Subsea technology is important for development of Norwegian petroleum resources and represents a large export industry for Norway. It is expected that 68 out of 88 discoveries on the Norwegian Continental Shelf will be developed with a subsea solution.
Driven by the need for cost-reductions and more difficult operating conditions, novel subsea concepts and technologies emerge, such as all-electric, new subsea processing technologies, more integration between topside and subsea control systems or between process control and process safety systems, more use of sensors to monitor process condition and integrity of safety systems, etc.
Norwegian HSE regulations, based on functional requirements, accommodate and promote innovation that can enhance safety. However, safety of novel subsea technologies may be cumbersome to demonstrate, because parts of the existing regulations and current standards are adapted to existing technology solutions and may be difficult to apply and less accommodating to novel concepts. New technologies introduce new uncertainties, and these must be addressed in a robust and appropriate way.
As part of a consortium consisting of operators, suppliers, academia and the Petroleum Safety Authority (as an observer), the Safety 4.0 project was tasked in 2018 with developing a safety demonstration framework to enable and accelerate the safe adoption of new cost-efficient subsea solutions.
The Safety 4.0 project has developed a new framework consisting of a set of guidelines and a knowledge database providing the industry with a unified approach to demonstrate the safety of novel technologies. It applies a systemic and uncertainty-based risk perspective, including how to deal with different types of failure, increasing complexity, and uncertain assumptions.

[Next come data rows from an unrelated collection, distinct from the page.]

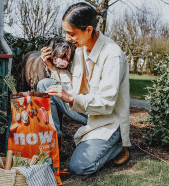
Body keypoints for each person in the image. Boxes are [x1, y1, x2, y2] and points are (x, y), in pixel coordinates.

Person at [37, 2, 130, 175]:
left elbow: (106, 104)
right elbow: (74, 85)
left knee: (80, 166)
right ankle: (55, 144)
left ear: (88, 30)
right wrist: (52, 67)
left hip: (108, 120)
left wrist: (71, 98)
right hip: (87, 111)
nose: (67, 38)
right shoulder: (81, 49)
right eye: (66, 32)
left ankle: (118, 145)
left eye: (71, 33)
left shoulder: (112, 55)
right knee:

Like the Norwegian regulations, this framework also refers to international safety standards for programmable electronic systems. However, the Safety 4.0 framework puts these standards into a wider context by highlighting their scope, value and limitations, and the areas where they are open to interpretation.
The Safety 4.0 framework guidelines provide a high-level overview of the safety demonstration process, including various activities and stakeholder involvement. It also gives advice on how to achieve an efficient safety demonstration process by identifying and focusing on the particular novelties of the activities and solutions. The approach also supports effective safety demonstration, that is, it ensures that conclusions are robust by providing practical guidance on the construction of safety arguments and treatment of uncertainties and assumptions throughout the safety demonstration process.
Using the framework will provide industry stakeholders with an alternative argumentation strategy to demonstrate that novel solutions meet the intent of regulations and are fit for purpose. The framework could make it possible to adopt solutions that are cheaper to deploy and operate while being just as safe as existing solutions.
The project has:
- developed knowledge and results (principles, methods, etc.) that the participants have applied as part of ongoing technology developments
- developed a framework (set of guidelines) that can be used to demonstrate safety for novel subsea technologies, in particular for systems with increasing complexity, e.g. increased degree of software dependencies. The guidelines may result in future developments when current technology developments are sufficiently matured
-created a platform for sharing of knowledge and resolving common challenges independent from competition, such as maturing requirements and high-level design across suppliers, operators and authorities
-created results that potentially may be used in future updates of existing industry standards and guidelines
-results and discussions that have helped communication between industry and authorities on ongoing technology developments
Norwegian HSE regulations, based on functional requirements, accommodate and promote innovation that can enhance safety. However, safety of novel subsea technoloiges may be cumbersome to demonstrate, because current standards may be difficult to apply and less accommodating to novel concepts.
This project addresses the need for a common framework and approach that can properly demonstrate safety for new technologies that deviate from current practices. It should support novel concepts with high level of digitalization which have the potential to improve safety, even when it challenges existing practices.
This project will employ three use-cases to exemplify the above:
UC1: All-electric safety system, for which existing fail-safe philosophies do not apply, and new ones are needed
UC2: A subsea process solution, where process- and safety systems share elements of sensors and control, requires a new life-cycle perspective on safety which also deal with dependencies
UC3: Demonstrating safety of novel subsea technology based on API RP 17V
The framework will:
-be aligned with the uncertainty-based risk definition adopted by PSA
-be based on a systems perspective to handle emerging failures in increasingly integrated and software-intensive systems
-take advantage of digitalization for online safety demonstration in operations
The project brings together safety- and subsea experts from the regulator (PSA), operators (Equinor, Lundin, Neptune Energy, Total), suppliers (ABB, TechnipFMC, Aker Solutions, OneSubsea), DNV GL and two of Norway's leading academic research groups on safety (NTNU, UiS), to ensure alignment with industry- and regulator needs and a sound scientific basis.
PETROMAKS2 support will bring additionality by funding a PhD and a post doc., and enable the industry to collaborate on a topic no individual company would be able to carry alone. The application is directed to thematic priority area 5, but also addresses cross-cutting priority areas Digitalization and Challenges related to the introduction and use of new technology.